# Bridgeport Chip Guards



## turbotadd (Jun 26, 2013)

I'm just starting to tear into my recently acquired Bridgeport, and the chip guard (metal telescoping pieces that move when y moves) appear to be bent up in front. What all needs to come off in order to remove them for inspecting?
Thanks,

Tadd


----------



## RandyM (Jun 27, 2013)

Tadd, not everyone has the chip guards you have. In fact most do not have any chip guards at all. Can you supply us with pictures? We really need more info.


----------



## sidecar580 (Jun 27, 2013)

turbotadd said:


> I'm just starting to tear into my recently acquired Bridgeport, and the chip guard (metal telescoping pieces that move when y moves) appear to be bent up in front. What all needs to come off in order to remove them for inspecting?
> Thanks,
> 
> Tadd



you must remove the table screw.....then the table gib and the table. The Y axis, or cross feed screw, must also be removed. The bracket that contains both feed nuts can then be unbolted from the saddle.  The telescoping chip guards will then slide out from under the saddle.
JOHN


----------



## RandyM (Jun 27, 2013)

NOW I get it. Thanks John, I didn't understand his question. It is the chip guard under the saddle.
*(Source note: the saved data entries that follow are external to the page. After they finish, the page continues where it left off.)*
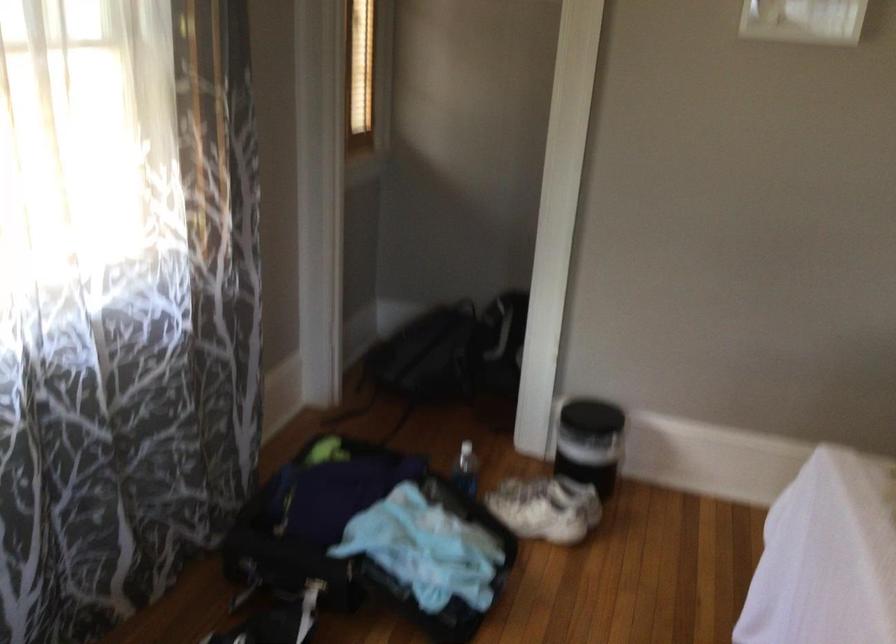
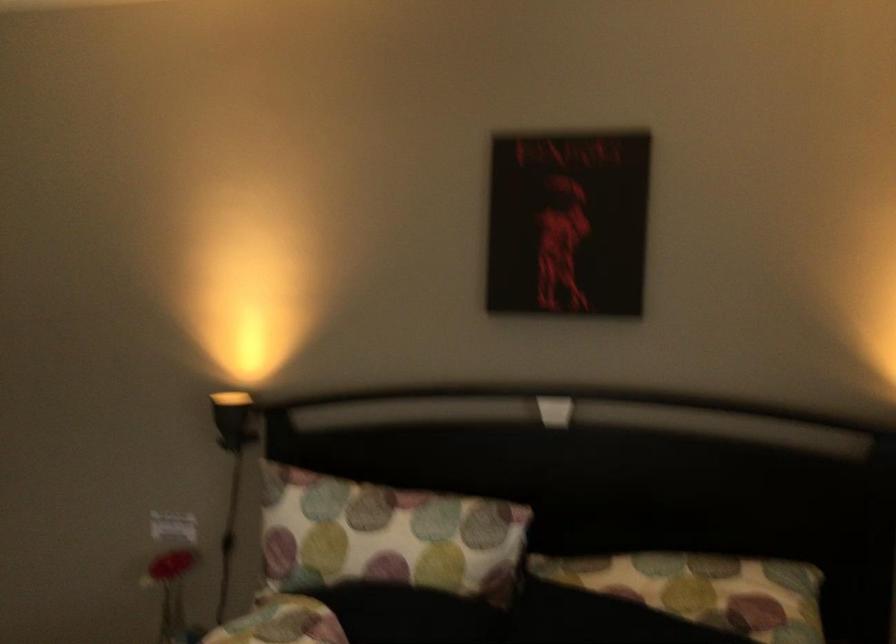
Question: Based on the continuous images, in which direction is the camera rotating? Reply with the corresponding letter.

Choices:
 (A) Left
 (B) Right
 (C) Up
 (D) Down

Answer: (B)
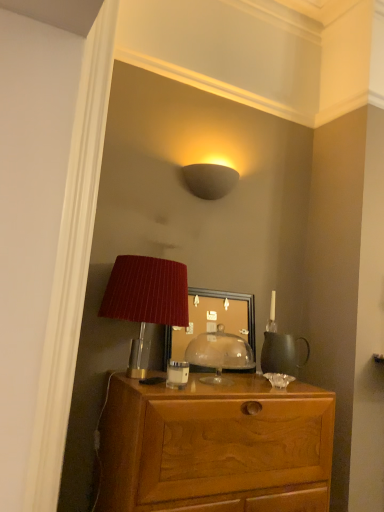
Question: Is matte red lampshade at center beside white glossy coffee cup at center?

Choices:
 (A) yes
 (B) no

Answer: (B)

Question: Is matte red lampshade at center shorter than white glossy coffee cup at center?

Choices:
 (A) yes
 (B) no

Answer: (B)

Question: From a real-world perspective, is matte red lampshade at center located beneath white glossy coffee cup at center?

Choices:
 (A) yes
 (B) no

Answer: (B)

Question: Does matte red lampshade at center have a larger size compared to white glossy coffee cup at center?

Choices:
 (A) yes
 (B) no

Answer: (A)

Question: Is matte red lampshade at center closer to camera compared to white glossy coffee cup at center?

Choices:
 (A) no
 (B) yes

Answer: (A)

Question: In terms of height, does wooden desk at center look taller or shorter compared to matte gray wall sconce at upper center, the first lamp from the top?

Choices:
 (A) tall
 (B) short

Answer: (A)

Question: Would you say wooden desk at center is inside or outside matte gray wall sconce at upper center, the 2th lamp in the bottom-to-top sequence?

Choices:
 (A) inside
 (B) outside

Answer: (B)

Question: Considering the positions of wooden desk at center and matte gray wall sconce at upper center, the first lamp in the back-to-front sequence, in the image, is wooden desk at center wider or thinner than matte gray wall sconce at upper center, the first lamp in the back-to-front sequence,?

Choices:
 (A) wide
 (B) thin

Answer: (A)

Question: From the image's perspective, relative to matte gray wall sconce at upper center, positioned as the 2th lamp in front-to-back order, is wooden desk at center above or below?

Choices:
 (A) above
 (B) below

Answer: (B)

Question: Considering the positions of matte glass mirror at center and matte red lampshade at center in the image, is matte glass mirror at center bigger or smaller than matte red lampshade at center?

Choices:
 (A) big
 (B) small

Answer: (A)

Question: Considering the positions of matte glass mirror at center and matte red lampshade at center in the image, is matte glass mirror at center wider or thinner than matte red lampshade at center?

Choices:
 (A) thin
 (B) wide

Answer: (A)

Question: Choose the correct answer: Is matte glass mirror at center inside matte red lampshade at center or outside it?

Choices:
 (A) inside
 (B) outside

Answer: (B)

Question: Is point (163, 351) closer or farther from the camera than point (235, 366)?

Choices:
 (A) closer
 (B) farther

Answer: (A)

Question: Would you say matte red lampshade at center is to the left or to the right of matte glass mirror at center in the picture?

Choices:
 (A) right
 (B) left

Answer: (A)

Question: Is matte red lampshade at center in front of or behind matte glass mirror at center in the image?

Choices:
 (A) front
 (B) behind

Answer: (A)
Tadd, John is correct, all that has to come apart to get it removed.


----------



## turbotadd (Jun 28, 2013)

What causes them to ride up in the front like this?
Is it possible to fix these or should I be looking into getting new?
Thanks,

Tadd


----------



## fretsman (Jun 28, 2013)

Maybe not in all cases, but that happens from chips and debris jammed up under the chip plates/covers.

Dave


----------



## jydaz (Jun 28, 2013)

Just curious. Does the saddle move easily. Mine only has 1 chip guard plate. What year is your mill? It is not difficult to pull apart. Just takes a little time and a strong back. H&W machine has a book on how to tear down and reassemble the Bridgeport. It is a good thing to have. Their website is www.machinerypartsdepot.com.


----------



## turbotadd (Jun 28, 2013)

The saddle does move freely, but chips can be heard grinding away under there. Mill is a '77 I believe. I'm thinking i will pick up a copy of the book. Thanks,

Tadd


----------



## Rennkafer (Jun 28, 2013)

jydaz said:


> Just curious. Does the saddle move easily. Mine only has 1 chip guard plate. What year is your mill? It is not difficult to pull apart. Just takes a little time and a strong back. H&W machine has a book on how to tear down and reassemble the Bridgeport. It is a good thing to have. Their website is www.machinerypartsdepot.com.




Second getting their book, I bought one figuring it might help a little with my Bridgeport clone and it's proven to be nearly identical so it's been a great help.  It's pretty well written and has lots of photos, which has proven very useful as I tear mine down.

Edit: I'd also heartily recommend H&W, decent prices and great customer service.  I wish dealing with Logan (for my lathe) was as painless.


----------



## jydaz (Jun 28, 2013)

Are you going to tear it down and reassemble it? I am about 75% done with mine. It is not all that difficult and the results are worth it. You will be much more familiar with it when you are finished.


----------



## turbotadd (Jun 28, 2013)

Eventually it will get a full teardown and ways scraped. For now I just want to get it operational and see what I have to work with. In the process of building a rotary phase converter so I can power it up.


----------